[TASK DIRECTIONS]
Write out each entry below exactly. Do not include the images.

Records excerpted from a collection
# # # # #

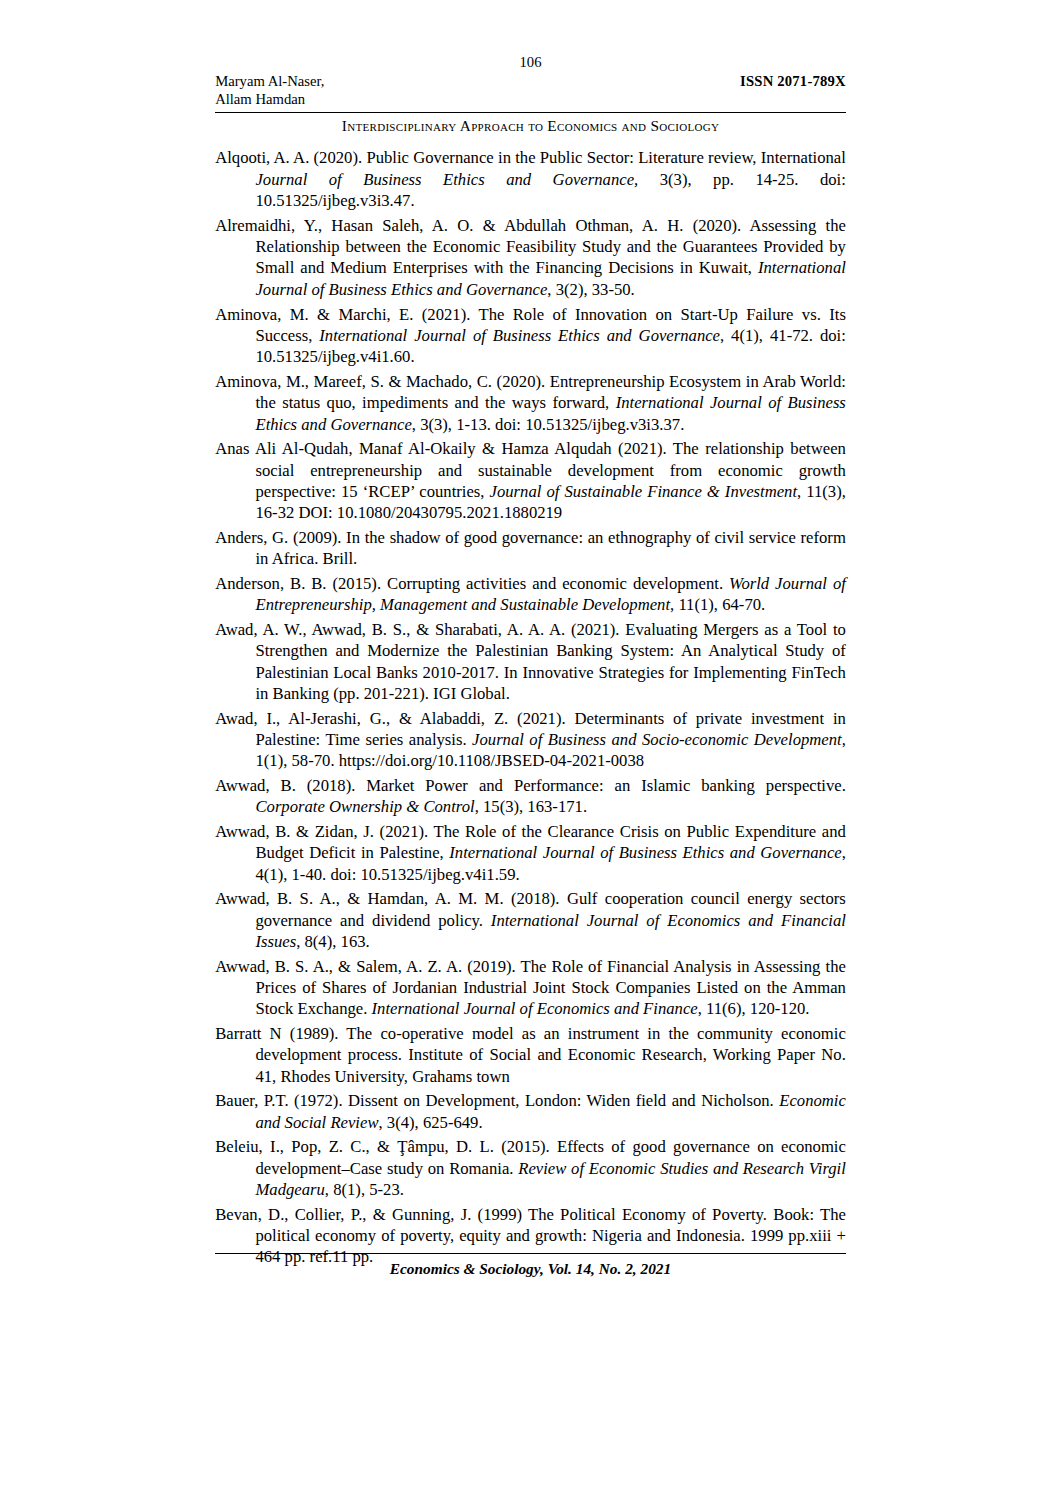106
Maryam Al-Naser,
Allam Hamdan
ISSN 2071-789X
Interdisciplinary Approach to Economics and Sociology
Alqooti, A. A. (2020). Public Governance in the Public Sector: Literature review, International Journal of Business Ethics and Governance, 3(3), pp. 14-25. doi: 10.51325/ijbeg.v3i3.47.
Alremaidhi, Y., Hasan Saleh, A. O. & Abdullah Othman, A. H. (2020). Assessing the Relationship between the Economic Feasibility Study and the Guarantees Provided by Small and Medium Enterprises with the Financing Decisions in Kuwait, International Journal of Business Ethics and Governance, 3(2), 33-50.
Aminova, M. & Marchi, E. (2021). The Role of Innovation on Start-Up Failure vs. Its Success, International Journal of Business Ethics and Governance, 4(1), 41-72. doi: 10.51325/ijbeg.v4i1.60.
Aminova, M., Mareef, S. & Machado, C. (2020). Entrepreneurship Ecosystem in Arab World: the status quo, impediments and the ways forward, International Journal of Business Ethics and Governance, 3(3), 1-13. doi: 10.51325/ijbeg.v3i3.37.
Anas Ali Al-Qudah, Manaf Al-Okaily & Hamza Alqudah (2021). The relationship between social entrepreneurship and sustainable development from economic growth perspective: 15 ‘RCEP’ countries, Journal of Sustainable Finance & Investment, 11(3), 16-32 DOI: 10.1080/20430795.2021.1880219
Anders, G. (2009). In the shadow of good governance: an ethnography of civil service reform in Africa. Brill.
Anderson, B. B. (2015). Corrupting activities and economic development. World Journal of Entrepreneurship, Management and Sustainable Development, 11(1), 64-70.
Awad, A. W., Awwad, B. S., & Sharabati, A. A. A. (2021). Evaluating Mergers as a Tool to Strengthen and Modernize the Palestinian Banking System: An Analytical Study of Palestinian Local Banks 2010-2017. In Innovative Strategies for Implementing FinTech in Banking (pp. 201-221). IGI Global.
Awad, I., Al-Jerashi, G., & Alabaddi, Z. (2021). Determinants of private investment in Palestine: Time series analysis. Journal of Business and Socio-economic Development, 1(1), 58-70. https://doi.org/10.1108/JBSED-04-2021-0038
Awwad, B. (2018). Market Power and Performance: an Islamic banking perspective. Corporate Ownership & Control, 15(3), 163-171.
Awwad, B. & Zidan, J. (2021). The Role of the Clearance Crisis on Public Expenditure and Budget Deficit in Palestine, International Journal of Business Ethics and Governance, 4(1), 1-40. doi: 10.51325/ijbeg.v4i1.59.
Awwad, B. S. A., & Hamdan, A. M. M. (2018). Gulf cooperation council energy sectors governance and dividend policy. International Journal of Economics and Financial Issues, 8(4), 163.
Awwad, B. S. A., & Salem, A. Z. A. (2019). The Role of Financial Analysis in Assessing the Prices of Shares of Jordanian Industrial Joint Stock Companies Listed on the Amman Stock Exchange. International Journal of Economics and Finance, 11(6), 120-120.
Barratt N (1989). The co-operative model as an instrument in the community economic development process. Institute of Social and Economic Research, Working Paper No. 41, Rhodes University, Grahams town
Bauer, P.T. (1972). Dissent on Development, London: Widen field and Nicholson. Economic and Social Review, 3(4), 625-649.
Beleiu, I., Pop, Z. C., & Ţâmpu, D. L. (2015). Effects of good governance on economic development–Case study on Romania. Review of Economic Studies and Research Virgil Madgearu, 8(1), 5-23.
Bevan, D., Collier, P., & Gunning, J. (1999) The Political Economy of Poverty. Book: The political economy of poverty, equity and growth: Nigeria and Indonesia. 1999 pp.xiii + 464 pp. ref.11 pp.
Economics & Sociology, Vol. 14, No. 2, 2021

# # # # #

[ANSWER SPACE]
106
Maryam Al-Naser,
Allam Hamdan
ISSN 2071-789X
Interdisciplinary Approach to Economics and Sociology
Alqooti, A. A. (2020). Public Governance in the Public Sector: Literature review, International Journal of Business Ethics and Governance, 3(3), pp. 14-25. doi: 10.51325/ijbeg.v3i3.47.
Alremaidhi, Y., Hasan Saleh, A. O. & Abdullah Othman, A. H. (2020). Assessing the Relationship between the Economic Feasibility Study and the Guarantees Provided by Small and Medium Enterprises with the Financing Decisions in Kuwait, International Journal of Business Ethics and Governance, 3(2), 33-50.
Aminova, M. & Marchi, E. (2021). The Role of Innovation on Start-Up Failure vs. Its Success, International Journal of Business Ethics and Governance, 4(1), 41-72. doi: 10.51325/ijbeg.v4i1.60.
Aminova, M., Mareef, S. & Machado, C. (2020). Entrepreneurship Ecosystem in Arab World: the status quo, impediments and the ways forward, International Journal of Business Ethics and Governance, 3(3), 1-13. doi: 10.51325/ijbeg.v3i3.37.
Anas Ali Al-Qudah, Manaf Al-Okaily & Hamza Alqudah (2021). The relationship between social entrepreneurship and sustainable development from economic growth perspective: 15 ‘RCEP’ countries, Journal of Sustainable Finance & Investment, 11(3), 16-32 DOI: 10.1080/20430795.2021.1880219
Anders, G. (2009). In the shadow of good governance: an ethnography of civil service reform in Africa. Brill.
Anderson, B. B. (2015). Corrupting activities and economic development. World Journal of Entrepreneurship, Management and Sustainable Development, 11(1), 64-70.
Awad, A. W., Awwad, B. S., & Sharabati, A. A. A. (2021). Evaluating Mergers as a Tool to Strengthen and Modernize the Palestinian Banking System: An Analytical Study of Palestinian Local Banks 2010-2017. In Innovative Strategies for Implementing FinTech in Banking (pp. 201-221). IGI Global.
Awad, I., Al-Jerashi, G., & Alabaddi, Z. (2021). Determinants of private investment in Palestine: Time series analysis. Journal of Business and Socio-economic Development, 1(1), 58-70. https://doi.org/10.1108/JBSED-04-2021-0038
Awwad, B. (2018). Market Power and Performance: an Islamic banking perspective. Corporate Ownership & Control, 15(3), 163-171.
Awwad, B. & Zidan, J. (2021). The Role of the Clearance Crisis on Public Expenditure and Budget Deficit in Palestine, International Journal of Business Ethics and Governance, 4(1), 1-40. doi: 10.51325/ijbeg.v4i1.59.
Awwad, B. S. A., & Hamdan, A. M. M. (2018). Gulf cooperation council energy sectors governance and dividend policy. International Journal of Economics and Financial Issues, 8(4), 163.
Awwad, B. S. A., & Salem, A. Z. A. (2019). The Role of Financial Analysis in Assessing the Prices of Shares of Jordanian Industrial Joint Stock Companies Listed on the Amman Stock Exchange. International Journal of Economics and Finance, 11(6), 120-120.
Barratt N (1989). The co-operative model as an instrument in the community economic development process. Institute of Social and Economic Research, Working Paper No. 41, Rhodes University, Grahams town
Bauer, P.T. (1972). Dissent on Development, London: Widen field and Nicholson. Economic and Social Review, 3(4), 625-649.
Beleiu, I., Pop, Z. C., & Ţâmpu, D. L. (2015). Effects of good governance on economic development–Case study on Romania. Review of Economic Studies and Research Virgil Madgearu, 8(1), 5-23.
Bevan, D., Collier, P., & Gunning, J. (1999) The Political Economy of Poverty. Book: The political economy of poverty, equity and growth: Nigeria and Indonesia. 1999 pp.xiii + 464 pp. ref.11 pp.
Economics & Sociology, Vol. 14, No. 2, 2021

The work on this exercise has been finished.